Specifically, in that its use of the terms “presents,” “makes available” and “shows” leaves librarians and booksellers “unsure about whether placing books known to contain sexual content on the bookshelves may subject them to liability once a minor walks through the front door,” Brooks wrote. The judge observed there’s “no clarity on what affirmative steps a bookseller or librarian must take to avoid a violation.”

Picking apart another aspect of the law, the judge sitting in the Western District of Arkansas pointed to the procedure by which anyone “affected” by a book can challenge its placement in the library on the grounds of it being “inappropriate.”

It’s “very poorly drafted,” Brooks observed.

“Perhaps any vagueness may be chalked up to the General Assembly’s haste to enact Act 372, but the lack of clarity seems to have been by design,” he surmised. “After all, by keeping the pivotal terms vague, local governing bodies have greater flexibility to assess a given challenge however they please rather than how the Constitution dictates.”

Whatever the law’s motivation, the judge found it would “permit, if not encourage, library committees and local governmental bodies to make censorship decisions based on content or viewpoint, which would violate the First Amendment.”

These seemingly commonsense points are refreshing amid the nationwide Republican book ban craze.

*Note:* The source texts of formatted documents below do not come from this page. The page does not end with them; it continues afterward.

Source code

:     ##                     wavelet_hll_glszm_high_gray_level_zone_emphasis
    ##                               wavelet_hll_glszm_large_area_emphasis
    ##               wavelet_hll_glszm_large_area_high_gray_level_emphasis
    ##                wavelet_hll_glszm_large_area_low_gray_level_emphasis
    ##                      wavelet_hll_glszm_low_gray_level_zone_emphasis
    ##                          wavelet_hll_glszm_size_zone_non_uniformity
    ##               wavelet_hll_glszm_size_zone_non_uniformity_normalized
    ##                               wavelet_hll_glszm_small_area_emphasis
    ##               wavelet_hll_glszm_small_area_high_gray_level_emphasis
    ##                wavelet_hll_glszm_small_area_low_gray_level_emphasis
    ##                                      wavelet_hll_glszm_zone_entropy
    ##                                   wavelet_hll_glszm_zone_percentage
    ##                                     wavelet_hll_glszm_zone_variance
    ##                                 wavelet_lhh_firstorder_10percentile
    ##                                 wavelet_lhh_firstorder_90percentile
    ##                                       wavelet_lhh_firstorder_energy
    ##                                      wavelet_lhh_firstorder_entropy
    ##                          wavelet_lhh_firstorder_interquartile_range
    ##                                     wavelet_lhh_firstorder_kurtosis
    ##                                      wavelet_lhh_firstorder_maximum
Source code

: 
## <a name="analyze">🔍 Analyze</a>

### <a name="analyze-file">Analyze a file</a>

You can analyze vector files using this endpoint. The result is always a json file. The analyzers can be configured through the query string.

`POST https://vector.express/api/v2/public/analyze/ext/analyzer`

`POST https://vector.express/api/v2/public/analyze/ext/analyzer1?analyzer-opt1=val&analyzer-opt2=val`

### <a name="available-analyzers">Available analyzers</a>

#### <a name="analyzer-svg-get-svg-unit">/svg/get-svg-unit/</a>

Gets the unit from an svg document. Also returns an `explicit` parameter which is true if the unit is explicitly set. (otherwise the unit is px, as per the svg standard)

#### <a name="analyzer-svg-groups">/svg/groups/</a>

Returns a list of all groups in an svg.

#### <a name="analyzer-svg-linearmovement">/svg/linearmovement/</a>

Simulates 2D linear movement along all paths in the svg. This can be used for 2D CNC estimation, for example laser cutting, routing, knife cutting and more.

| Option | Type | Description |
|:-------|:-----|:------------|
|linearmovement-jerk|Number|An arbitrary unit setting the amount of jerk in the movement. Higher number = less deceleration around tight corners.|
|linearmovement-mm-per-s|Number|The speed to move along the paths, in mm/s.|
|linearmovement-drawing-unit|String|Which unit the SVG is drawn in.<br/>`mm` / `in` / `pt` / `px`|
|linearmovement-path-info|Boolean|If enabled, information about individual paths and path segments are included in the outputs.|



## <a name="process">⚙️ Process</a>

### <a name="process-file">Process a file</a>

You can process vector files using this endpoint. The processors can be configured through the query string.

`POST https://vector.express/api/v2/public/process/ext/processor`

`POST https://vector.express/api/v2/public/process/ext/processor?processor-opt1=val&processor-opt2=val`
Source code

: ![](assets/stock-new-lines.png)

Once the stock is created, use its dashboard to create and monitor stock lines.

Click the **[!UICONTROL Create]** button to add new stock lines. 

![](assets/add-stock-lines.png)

But the state is apparently undeterred, with Arkansas Attorney General Tim Griffin, telling the Arkansas Times: “We are reviewing the judge’s opinion and will continue to vigorously defend the law.”

One would think the lawman should want to thoroughly review the judge’s opinion before deciding whether to continue vigorously defending the constitutionally suspect law. Indeed, such a review could lead Republicans back to the drawing board on the “very poorly drafted” statute.

Though, in keeping with the spirit of the state law, it might be more fitting for them not to read the opinion first.